This Friday (26/5), the prestigious 24 Hours of Le Mans race celebrates 100 years of existence, establishing itself as an iconic event in the world of motorsport, along with the Monaco Formula 1 Grand Prix and the 500 Miles from Indianapolis.
Since 1906, Le Mans has hosted the GP organized by the Automobile Club de France (ACF) on a circuit of 103 kilometers. In 1922, the idea of a 24-hour race on a short circuit came up. On May 26, 1923, 33 cars braved the rain on the dirt track.
Despite the adverse conditions, only three cars left the race, which was won by Chenard-Walcker, driven by French André Lagache and René Léonard. They traveled 2,209 km, an average of 92 km per hour, on a circuit of 17,262 km.
Over the years, the race has gone through many changes and memorable moments. Some of the dates that marked the 24 Hours of Le Mans include:
– 1924: The first victory of Bentley, which won the test five times until 1930, with a team that included mechanics and millionaires like Woolf Barnato, based on the story of the “Bentley Boys”.
– 1930: French Odette Siko and Marguerite Mareuse reach seventh place in a Bugatti, the best result so far for an all-female team.
– 1931: The winning British team of Tim Birkin and Lord Howe traveled more than 3,000 km in 24 Hours, with the current distance record being 5,410 km, set in 2010.

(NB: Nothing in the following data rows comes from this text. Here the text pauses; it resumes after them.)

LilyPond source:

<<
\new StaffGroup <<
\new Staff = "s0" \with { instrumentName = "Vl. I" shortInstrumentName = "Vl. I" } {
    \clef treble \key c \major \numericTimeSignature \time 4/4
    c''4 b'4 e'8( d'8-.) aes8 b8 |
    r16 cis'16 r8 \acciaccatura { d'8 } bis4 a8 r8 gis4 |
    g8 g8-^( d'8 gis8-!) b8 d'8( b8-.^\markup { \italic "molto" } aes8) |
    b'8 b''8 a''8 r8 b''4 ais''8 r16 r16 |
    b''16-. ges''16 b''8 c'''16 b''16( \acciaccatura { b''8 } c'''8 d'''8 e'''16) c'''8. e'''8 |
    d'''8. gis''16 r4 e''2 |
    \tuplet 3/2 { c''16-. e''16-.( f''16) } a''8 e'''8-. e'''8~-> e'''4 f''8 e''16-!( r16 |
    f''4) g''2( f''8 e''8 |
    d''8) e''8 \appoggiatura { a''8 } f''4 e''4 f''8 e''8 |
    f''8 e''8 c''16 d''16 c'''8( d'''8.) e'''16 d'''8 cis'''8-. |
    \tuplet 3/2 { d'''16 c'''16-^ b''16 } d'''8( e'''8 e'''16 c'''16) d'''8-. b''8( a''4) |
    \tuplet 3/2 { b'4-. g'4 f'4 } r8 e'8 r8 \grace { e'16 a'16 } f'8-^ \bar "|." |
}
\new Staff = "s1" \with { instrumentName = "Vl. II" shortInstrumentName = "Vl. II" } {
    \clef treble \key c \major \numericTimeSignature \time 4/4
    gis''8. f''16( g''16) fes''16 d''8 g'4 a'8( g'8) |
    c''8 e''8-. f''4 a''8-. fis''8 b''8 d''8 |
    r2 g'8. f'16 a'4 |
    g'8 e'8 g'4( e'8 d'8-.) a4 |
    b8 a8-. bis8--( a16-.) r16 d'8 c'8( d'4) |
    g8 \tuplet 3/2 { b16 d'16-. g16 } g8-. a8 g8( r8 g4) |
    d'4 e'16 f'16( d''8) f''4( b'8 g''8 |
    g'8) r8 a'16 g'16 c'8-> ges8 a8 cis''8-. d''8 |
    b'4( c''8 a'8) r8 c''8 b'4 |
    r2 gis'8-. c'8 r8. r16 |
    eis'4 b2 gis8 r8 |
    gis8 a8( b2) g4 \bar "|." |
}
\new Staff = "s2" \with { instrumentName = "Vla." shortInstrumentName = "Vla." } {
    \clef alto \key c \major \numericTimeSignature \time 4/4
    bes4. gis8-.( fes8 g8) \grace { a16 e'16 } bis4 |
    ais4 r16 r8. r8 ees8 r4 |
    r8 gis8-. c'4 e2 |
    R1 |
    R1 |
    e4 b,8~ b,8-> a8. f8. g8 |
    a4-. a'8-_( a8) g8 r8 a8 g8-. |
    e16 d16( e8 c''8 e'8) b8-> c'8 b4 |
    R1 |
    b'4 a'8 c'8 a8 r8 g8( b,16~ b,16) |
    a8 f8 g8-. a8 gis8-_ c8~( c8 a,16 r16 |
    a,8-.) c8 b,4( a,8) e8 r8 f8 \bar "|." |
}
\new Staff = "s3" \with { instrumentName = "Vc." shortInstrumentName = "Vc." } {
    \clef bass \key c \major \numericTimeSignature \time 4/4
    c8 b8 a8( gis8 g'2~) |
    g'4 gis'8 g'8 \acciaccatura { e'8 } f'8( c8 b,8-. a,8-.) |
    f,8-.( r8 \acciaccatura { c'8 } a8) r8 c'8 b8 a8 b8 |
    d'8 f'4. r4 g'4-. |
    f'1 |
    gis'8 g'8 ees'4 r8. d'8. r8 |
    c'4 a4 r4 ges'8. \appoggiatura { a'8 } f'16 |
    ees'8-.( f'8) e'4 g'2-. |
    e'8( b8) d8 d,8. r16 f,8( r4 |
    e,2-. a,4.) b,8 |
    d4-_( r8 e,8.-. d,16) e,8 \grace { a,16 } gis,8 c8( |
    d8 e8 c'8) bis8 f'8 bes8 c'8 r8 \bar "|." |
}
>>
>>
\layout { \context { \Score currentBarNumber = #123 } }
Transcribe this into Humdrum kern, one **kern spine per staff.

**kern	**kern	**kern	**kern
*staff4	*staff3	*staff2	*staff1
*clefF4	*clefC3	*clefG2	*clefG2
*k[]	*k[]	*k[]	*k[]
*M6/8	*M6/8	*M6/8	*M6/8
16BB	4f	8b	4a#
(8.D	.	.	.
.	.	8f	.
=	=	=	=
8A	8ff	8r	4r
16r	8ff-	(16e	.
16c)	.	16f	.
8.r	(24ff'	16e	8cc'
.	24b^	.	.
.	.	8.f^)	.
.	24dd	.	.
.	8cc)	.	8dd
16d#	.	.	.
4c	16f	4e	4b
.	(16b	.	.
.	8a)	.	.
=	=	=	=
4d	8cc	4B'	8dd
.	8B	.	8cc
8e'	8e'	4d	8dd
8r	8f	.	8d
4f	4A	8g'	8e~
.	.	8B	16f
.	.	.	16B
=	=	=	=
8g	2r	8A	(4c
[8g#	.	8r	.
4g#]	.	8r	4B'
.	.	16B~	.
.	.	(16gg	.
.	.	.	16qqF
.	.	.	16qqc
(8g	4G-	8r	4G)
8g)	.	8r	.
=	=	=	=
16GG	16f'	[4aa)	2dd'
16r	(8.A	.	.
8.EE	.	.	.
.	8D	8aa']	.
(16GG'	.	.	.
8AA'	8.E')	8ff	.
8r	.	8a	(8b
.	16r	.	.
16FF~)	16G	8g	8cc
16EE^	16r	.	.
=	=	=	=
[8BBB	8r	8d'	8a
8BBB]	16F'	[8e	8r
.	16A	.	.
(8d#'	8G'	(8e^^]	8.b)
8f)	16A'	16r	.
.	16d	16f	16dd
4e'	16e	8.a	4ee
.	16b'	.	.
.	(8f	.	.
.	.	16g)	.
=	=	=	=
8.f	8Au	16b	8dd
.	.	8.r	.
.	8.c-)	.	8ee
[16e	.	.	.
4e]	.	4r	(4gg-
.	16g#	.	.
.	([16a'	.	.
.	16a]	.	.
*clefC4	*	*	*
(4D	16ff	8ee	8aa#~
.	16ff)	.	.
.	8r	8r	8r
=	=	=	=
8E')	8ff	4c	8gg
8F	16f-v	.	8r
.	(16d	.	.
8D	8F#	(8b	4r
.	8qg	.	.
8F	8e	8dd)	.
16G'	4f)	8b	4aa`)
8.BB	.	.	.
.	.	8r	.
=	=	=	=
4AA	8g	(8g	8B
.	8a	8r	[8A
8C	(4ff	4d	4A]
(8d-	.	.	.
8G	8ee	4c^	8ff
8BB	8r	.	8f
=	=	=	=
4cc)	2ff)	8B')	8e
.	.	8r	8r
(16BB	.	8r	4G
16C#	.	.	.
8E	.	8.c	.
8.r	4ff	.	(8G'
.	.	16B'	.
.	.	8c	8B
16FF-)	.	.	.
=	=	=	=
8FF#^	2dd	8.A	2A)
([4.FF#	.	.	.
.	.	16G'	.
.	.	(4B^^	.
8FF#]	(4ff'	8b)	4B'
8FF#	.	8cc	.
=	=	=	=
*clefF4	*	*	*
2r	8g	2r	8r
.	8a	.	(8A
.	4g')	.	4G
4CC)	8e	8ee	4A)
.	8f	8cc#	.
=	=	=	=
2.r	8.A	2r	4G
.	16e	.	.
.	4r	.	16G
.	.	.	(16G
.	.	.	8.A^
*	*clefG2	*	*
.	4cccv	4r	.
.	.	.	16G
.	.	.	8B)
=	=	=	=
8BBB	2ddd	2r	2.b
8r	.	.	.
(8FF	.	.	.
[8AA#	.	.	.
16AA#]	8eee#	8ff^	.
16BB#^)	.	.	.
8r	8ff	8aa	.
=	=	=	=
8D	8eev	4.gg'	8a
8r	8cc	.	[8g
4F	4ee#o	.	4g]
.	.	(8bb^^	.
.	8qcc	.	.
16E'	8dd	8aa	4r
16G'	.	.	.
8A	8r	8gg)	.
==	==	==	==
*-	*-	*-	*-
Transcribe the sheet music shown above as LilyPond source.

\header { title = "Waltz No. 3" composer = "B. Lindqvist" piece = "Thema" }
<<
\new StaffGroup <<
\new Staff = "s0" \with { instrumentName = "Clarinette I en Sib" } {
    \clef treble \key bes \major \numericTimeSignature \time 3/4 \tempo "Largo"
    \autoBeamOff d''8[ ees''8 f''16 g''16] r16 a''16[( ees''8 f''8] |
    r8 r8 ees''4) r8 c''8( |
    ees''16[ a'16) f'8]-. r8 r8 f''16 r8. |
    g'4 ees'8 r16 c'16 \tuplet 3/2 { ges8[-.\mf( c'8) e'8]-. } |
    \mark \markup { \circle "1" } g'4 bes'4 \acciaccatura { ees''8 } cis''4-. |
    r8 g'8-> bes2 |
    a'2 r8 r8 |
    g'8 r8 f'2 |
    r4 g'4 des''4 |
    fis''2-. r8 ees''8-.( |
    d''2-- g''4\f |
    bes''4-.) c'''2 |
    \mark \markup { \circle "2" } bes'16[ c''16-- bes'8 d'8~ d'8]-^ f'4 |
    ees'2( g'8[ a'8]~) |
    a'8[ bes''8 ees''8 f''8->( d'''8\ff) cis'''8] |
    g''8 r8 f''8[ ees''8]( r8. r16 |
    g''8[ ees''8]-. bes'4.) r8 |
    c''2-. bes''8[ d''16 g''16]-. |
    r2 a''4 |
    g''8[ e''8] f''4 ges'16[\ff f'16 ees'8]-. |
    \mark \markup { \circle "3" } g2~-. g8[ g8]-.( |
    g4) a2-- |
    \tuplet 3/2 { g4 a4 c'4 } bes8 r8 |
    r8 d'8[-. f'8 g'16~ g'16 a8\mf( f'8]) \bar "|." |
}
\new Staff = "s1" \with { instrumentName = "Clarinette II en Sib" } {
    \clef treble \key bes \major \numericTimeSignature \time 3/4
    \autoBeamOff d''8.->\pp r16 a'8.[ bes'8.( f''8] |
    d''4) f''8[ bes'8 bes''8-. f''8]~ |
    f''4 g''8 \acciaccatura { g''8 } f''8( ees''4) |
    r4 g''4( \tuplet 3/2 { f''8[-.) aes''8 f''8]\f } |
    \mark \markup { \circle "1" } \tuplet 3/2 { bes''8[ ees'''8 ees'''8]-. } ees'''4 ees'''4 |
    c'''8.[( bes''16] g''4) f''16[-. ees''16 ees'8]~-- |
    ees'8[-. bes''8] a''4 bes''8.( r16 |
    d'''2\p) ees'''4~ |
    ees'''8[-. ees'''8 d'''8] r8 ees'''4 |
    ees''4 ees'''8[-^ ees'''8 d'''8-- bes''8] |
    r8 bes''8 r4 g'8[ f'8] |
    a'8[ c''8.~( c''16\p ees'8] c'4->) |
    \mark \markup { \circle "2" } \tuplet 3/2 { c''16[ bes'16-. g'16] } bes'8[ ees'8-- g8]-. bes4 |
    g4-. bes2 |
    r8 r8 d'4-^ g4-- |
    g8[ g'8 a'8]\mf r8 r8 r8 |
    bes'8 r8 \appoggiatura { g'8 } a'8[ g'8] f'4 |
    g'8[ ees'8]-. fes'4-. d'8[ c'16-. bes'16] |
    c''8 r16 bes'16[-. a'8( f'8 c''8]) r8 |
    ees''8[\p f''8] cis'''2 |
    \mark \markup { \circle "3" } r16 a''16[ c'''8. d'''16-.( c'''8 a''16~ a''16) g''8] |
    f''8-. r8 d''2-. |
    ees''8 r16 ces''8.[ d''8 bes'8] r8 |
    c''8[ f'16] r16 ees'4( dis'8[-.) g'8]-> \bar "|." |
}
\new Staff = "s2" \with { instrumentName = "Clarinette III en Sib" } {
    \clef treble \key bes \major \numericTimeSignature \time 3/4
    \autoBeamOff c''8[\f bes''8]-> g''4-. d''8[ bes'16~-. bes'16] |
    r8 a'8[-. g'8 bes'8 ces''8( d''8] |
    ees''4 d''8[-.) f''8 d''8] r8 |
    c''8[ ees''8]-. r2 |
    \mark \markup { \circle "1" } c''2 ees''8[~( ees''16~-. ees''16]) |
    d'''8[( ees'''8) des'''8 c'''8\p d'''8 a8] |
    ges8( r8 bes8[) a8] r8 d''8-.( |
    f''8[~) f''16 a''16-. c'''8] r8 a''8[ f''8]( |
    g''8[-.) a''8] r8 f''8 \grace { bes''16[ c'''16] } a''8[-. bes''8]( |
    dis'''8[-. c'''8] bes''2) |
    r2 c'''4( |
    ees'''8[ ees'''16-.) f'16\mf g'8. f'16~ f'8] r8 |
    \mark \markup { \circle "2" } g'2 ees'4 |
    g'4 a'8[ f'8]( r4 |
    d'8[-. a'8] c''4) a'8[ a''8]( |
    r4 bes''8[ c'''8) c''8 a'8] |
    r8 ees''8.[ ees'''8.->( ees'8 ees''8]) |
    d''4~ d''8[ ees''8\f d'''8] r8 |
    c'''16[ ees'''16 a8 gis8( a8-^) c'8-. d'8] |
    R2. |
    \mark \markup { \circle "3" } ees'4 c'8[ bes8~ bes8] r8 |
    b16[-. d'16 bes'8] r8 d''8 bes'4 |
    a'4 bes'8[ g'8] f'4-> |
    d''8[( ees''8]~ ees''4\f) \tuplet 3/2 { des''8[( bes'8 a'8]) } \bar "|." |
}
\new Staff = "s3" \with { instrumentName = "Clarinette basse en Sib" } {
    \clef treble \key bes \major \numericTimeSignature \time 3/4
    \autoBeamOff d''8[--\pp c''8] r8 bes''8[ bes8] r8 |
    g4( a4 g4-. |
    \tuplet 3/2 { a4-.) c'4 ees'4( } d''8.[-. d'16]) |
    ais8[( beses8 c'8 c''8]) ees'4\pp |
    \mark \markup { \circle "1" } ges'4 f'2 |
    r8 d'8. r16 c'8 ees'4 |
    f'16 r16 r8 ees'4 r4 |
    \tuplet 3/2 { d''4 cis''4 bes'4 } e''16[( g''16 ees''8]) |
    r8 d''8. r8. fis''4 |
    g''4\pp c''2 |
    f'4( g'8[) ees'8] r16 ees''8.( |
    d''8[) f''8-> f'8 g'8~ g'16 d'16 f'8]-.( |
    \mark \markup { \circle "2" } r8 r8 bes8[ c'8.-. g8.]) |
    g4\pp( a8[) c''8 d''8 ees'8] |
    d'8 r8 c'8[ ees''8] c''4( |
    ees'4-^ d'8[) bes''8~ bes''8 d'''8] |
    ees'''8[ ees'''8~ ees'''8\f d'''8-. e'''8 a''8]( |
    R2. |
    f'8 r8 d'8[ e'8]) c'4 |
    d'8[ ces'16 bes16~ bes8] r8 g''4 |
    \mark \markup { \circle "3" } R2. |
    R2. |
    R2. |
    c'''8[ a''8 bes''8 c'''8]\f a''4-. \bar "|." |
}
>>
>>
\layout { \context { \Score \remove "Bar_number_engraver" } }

– 1940 to 1948: The 24 Hours of Le Mans stopped because of World War II, and the circuit was partially destroyed and rebuilt after the war.
– 1949: The young Italian Ferrari takes its first victory at Le Mans, followed by eight more victories until 1965.
– 1955: The tragedy involving the French driver Pierre Levegh and his Mercedes caused the death of 80 spectators and the driver himself.
Over the years, brands such as Jaguar, Mercedes, Porsche and Audi have also made history in the race, with Toyota claiming five consecutive victories between 2018 and 2022.
In 2023, the 100th anniversary of the 24 Hours of Le Mans (91st edition) attracts the biggest names in motorsport such as Porsche, Ferrari, Toyota, Peugeot and Cadillac, on a circuit of 13,626 kilometers. For the first time, the race will be held at a maximum public capacity, estimated at 300,000 spectators.